John Morris (born 5 March 1950) is an educator and former association football goalkeeper who represented New Zealand at international level. He served as the headmaster of Auckland Grammar School for 19 years before his retirement in 2012.

==Football career==
Morris made his full All Whites debut in a 2-4 loss to New Caledonia on 18 July 1971 and ended his international playing career with eight A-international caps to his credit, his final cap being an appearance in a 0-1 loss to Indonesia on 18 March 1973.

Morris also represented New Zealand in soccer administration and was Chairman of New Zealand Soccer between 2002 and 2008. He was also a long-serving member of the FIFA Technical and Development Committee.

In 2013, Morris became chair of the independent group Friends of Football

==Academic career==
Morris graduated with a MA(Hons) in History from The University of Auckland in 1972. He gained a Diploma from Auckland College of Education in 1973.

Morris was appointed Headmaster of Auckland Grammar School in July 1993 after previously being Principal of Takapuna Grammar School for nearly four years.
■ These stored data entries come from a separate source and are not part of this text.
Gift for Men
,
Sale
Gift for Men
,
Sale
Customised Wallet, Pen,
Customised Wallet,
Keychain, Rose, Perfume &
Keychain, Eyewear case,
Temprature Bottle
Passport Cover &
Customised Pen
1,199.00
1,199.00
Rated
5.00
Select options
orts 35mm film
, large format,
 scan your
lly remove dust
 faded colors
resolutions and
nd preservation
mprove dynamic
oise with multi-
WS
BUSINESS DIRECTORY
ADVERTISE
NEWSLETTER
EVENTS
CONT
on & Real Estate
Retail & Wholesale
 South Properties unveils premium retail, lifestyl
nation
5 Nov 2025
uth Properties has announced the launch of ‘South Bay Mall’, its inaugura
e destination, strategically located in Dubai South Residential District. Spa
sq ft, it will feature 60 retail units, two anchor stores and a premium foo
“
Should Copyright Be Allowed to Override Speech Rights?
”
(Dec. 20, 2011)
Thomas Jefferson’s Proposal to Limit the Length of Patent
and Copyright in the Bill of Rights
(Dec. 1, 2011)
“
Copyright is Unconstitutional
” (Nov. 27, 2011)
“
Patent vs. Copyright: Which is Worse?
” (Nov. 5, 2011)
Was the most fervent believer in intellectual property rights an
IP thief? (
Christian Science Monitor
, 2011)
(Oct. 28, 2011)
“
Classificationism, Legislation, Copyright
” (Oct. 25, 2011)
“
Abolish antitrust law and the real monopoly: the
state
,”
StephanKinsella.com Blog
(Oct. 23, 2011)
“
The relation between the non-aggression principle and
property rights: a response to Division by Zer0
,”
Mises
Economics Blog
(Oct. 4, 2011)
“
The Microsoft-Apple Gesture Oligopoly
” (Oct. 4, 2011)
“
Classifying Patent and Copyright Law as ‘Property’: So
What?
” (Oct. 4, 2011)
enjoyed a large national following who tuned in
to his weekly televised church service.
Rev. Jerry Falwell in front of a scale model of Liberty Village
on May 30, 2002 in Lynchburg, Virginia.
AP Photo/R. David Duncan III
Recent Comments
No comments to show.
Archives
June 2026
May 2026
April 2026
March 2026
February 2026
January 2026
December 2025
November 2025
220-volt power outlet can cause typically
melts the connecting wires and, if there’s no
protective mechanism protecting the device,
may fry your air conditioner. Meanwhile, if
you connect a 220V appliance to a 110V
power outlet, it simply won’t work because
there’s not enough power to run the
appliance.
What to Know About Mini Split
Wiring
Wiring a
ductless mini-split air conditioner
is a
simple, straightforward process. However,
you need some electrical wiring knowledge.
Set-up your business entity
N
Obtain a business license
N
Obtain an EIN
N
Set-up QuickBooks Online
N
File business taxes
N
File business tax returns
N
He is founding Chairman of the Association of Cambridge Schools in New Zealand and was a member of the University of Auckland Council for seven years.

Morris officially announced his retirement on 6 December 2011, taking effect in September 2012.

In 1999, he was awarded a Woolf Fisher Fellowship for Outstanding Educational Leadership.

In the 2013 New Year Honours, Morris was appointed an Officer of the New Zealand Order of Merit for services to education.

In 2019, Morris was appointed Executive Principal of Crimson Education.